Dealing with Primes

We know that $a-b$ and $a+b$ are either both odd or both even.

They are primes $\Rightarrow$ They both are odd. $\therefore$ One of $a,b$ is odd and the other is even.

$2$ is the only even prime.

$\therefore\space b\space =\space 2$ .

Hence, $a-2,\space a,\space a+2$ are consecutive odd primes. Hence they are $3,\space 5,\space 7$ .

$5,\space 2,\space 5-2,\space 5+2$ are all prime.

Sum is $2+3+5+7=17$ , which is a prime.

All the primes are odd numbers except one which is 2.
In the instant case, since the sum as well as the difference of two primes are also prime numbers, it is necessary that one of the prime numbers is even i.e. 2 otherwise, their sum and difference would result into two even numbers and hence not prime.

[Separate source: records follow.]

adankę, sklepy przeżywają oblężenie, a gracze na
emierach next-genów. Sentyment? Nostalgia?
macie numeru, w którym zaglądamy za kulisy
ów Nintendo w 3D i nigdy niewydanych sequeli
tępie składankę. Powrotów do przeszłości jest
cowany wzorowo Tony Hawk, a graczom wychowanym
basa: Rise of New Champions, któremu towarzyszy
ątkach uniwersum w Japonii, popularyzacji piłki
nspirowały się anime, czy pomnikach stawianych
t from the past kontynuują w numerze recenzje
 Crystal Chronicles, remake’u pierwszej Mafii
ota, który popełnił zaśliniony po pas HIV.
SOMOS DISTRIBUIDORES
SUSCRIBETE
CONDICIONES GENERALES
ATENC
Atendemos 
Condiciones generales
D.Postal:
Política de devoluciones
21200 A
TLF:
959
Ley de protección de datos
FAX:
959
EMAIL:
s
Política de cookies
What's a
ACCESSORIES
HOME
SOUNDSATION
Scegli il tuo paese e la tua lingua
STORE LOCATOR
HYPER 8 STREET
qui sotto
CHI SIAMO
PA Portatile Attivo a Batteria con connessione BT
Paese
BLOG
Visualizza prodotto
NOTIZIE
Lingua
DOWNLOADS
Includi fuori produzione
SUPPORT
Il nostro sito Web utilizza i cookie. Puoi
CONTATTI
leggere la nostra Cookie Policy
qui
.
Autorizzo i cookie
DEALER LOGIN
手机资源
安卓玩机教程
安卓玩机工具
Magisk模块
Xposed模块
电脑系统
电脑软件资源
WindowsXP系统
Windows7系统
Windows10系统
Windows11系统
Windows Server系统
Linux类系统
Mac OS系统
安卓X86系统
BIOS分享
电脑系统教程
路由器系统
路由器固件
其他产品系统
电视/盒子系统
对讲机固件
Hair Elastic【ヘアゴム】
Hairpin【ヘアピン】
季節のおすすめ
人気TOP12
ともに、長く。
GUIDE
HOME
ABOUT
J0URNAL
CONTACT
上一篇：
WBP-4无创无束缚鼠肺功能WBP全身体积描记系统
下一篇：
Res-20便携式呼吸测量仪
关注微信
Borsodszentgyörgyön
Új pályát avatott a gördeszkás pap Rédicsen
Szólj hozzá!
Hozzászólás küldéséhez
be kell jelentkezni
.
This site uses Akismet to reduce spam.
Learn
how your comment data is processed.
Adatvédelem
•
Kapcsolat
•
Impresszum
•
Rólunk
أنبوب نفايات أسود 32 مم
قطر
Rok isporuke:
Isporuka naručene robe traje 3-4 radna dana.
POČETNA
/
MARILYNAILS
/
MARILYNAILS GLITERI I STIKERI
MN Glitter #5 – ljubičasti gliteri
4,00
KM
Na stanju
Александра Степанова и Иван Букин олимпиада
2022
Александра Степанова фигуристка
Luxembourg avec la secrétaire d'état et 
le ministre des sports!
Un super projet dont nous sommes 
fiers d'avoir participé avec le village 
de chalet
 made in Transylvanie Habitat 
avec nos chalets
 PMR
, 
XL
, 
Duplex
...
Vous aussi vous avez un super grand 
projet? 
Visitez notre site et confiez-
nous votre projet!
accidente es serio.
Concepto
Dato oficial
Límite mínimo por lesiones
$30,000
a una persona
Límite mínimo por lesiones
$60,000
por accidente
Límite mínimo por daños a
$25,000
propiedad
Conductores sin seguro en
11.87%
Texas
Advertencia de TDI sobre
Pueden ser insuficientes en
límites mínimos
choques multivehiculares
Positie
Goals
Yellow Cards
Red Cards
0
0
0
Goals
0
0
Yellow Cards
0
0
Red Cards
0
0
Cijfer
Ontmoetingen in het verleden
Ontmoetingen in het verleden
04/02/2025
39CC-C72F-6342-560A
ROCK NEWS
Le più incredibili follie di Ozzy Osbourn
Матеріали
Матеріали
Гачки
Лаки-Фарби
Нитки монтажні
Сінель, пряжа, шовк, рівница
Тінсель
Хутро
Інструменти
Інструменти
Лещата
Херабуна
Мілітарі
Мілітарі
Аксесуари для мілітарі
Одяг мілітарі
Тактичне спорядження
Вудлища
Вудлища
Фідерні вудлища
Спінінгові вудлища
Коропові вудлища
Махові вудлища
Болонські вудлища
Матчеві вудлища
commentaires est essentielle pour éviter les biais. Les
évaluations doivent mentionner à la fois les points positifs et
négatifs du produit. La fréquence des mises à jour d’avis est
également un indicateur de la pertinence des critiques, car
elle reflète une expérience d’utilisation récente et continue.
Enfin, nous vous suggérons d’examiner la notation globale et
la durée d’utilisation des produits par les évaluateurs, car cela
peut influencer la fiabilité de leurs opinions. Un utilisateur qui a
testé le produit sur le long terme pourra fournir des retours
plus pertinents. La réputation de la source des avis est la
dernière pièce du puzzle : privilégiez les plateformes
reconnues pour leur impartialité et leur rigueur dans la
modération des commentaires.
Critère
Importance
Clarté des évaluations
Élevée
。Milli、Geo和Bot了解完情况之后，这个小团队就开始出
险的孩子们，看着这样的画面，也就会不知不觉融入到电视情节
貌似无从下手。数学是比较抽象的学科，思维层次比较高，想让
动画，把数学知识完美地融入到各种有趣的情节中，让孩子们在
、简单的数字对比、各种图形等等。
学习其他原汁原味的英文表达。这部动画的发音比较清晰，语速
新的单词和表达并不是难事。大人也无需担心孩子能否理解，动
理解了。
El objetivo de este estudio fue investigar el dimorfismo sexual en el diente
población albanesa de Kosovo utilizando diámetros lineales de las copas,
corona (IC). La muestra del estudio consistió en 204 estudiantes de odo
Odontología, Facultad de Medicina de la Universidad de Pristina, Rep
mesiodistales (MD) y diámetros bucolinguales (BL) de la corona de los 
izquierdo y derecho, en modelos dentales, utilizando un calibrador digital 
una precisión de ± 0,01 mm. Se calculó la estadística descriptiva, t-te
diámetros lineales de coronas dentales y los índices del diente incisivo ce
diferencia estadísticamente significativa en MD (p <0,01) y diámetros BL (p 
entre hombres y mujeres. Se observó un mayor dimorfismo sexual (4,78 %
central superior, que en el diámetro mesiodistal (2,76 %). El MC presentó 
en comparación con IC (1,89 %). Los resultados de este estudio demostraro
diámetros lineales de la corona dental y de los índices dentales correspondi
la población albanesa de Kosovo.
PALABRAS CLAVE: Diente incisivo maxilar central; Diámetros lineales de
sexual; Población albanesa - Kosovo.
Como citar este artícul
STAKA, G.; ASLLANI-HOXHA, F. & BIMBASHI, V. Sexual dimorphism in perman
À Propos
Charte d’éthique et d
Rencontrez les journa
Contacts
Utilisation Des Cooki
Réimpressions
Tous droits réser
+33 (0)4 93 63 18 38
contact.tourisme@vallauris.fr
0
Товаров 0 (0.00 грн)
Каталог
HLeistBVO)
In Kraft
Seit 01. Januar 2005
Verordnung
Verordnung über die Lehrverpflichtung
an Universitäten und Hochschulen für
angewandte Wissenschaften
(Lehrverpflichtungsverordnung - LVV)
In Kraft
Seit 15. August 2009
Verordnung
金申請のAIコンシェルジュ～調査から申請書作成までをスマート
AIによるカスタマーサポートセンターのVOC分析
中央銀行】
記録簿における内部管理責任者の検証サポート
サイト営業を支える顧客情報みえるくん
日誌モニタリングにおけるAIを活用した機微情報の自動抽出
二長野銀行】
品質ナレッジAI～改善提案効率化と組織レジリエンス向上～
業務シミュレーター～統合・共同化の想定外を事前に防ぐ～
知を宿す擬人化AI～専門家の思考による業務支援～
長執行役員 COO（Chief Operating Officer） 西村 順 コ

Let the other prime, being odd number, be (2n+1).
The remaining two primes would be,
(2n+1) - 2 = (2n - 1) and,
(2n+1) + 2 = (2n+3)
Arranging them in ascending order, the 4 primes are :
1. 2,
2. (2n - 1) = {2(n - 2) + 3},
3. (2n + 1)= {2(n - 1) + 3},
4. (2n + 3) = {2(n) + 3},
Since (n - 2), (n - 1) and n are three consecutive numbers, one of the prime has to be a multiple of 3. Since the only prime which is a multiple of three, is 3 itself, the smallest odd prime is 3, hence we have,
2n - 1 = 3 or 2n = 4, so n = 2, The remaining two prime numbers are
2n + 1 = 5, and
2n + 3 = 7,
So, sum of 4 prime numbers
= 2+3+5+7 = 17 .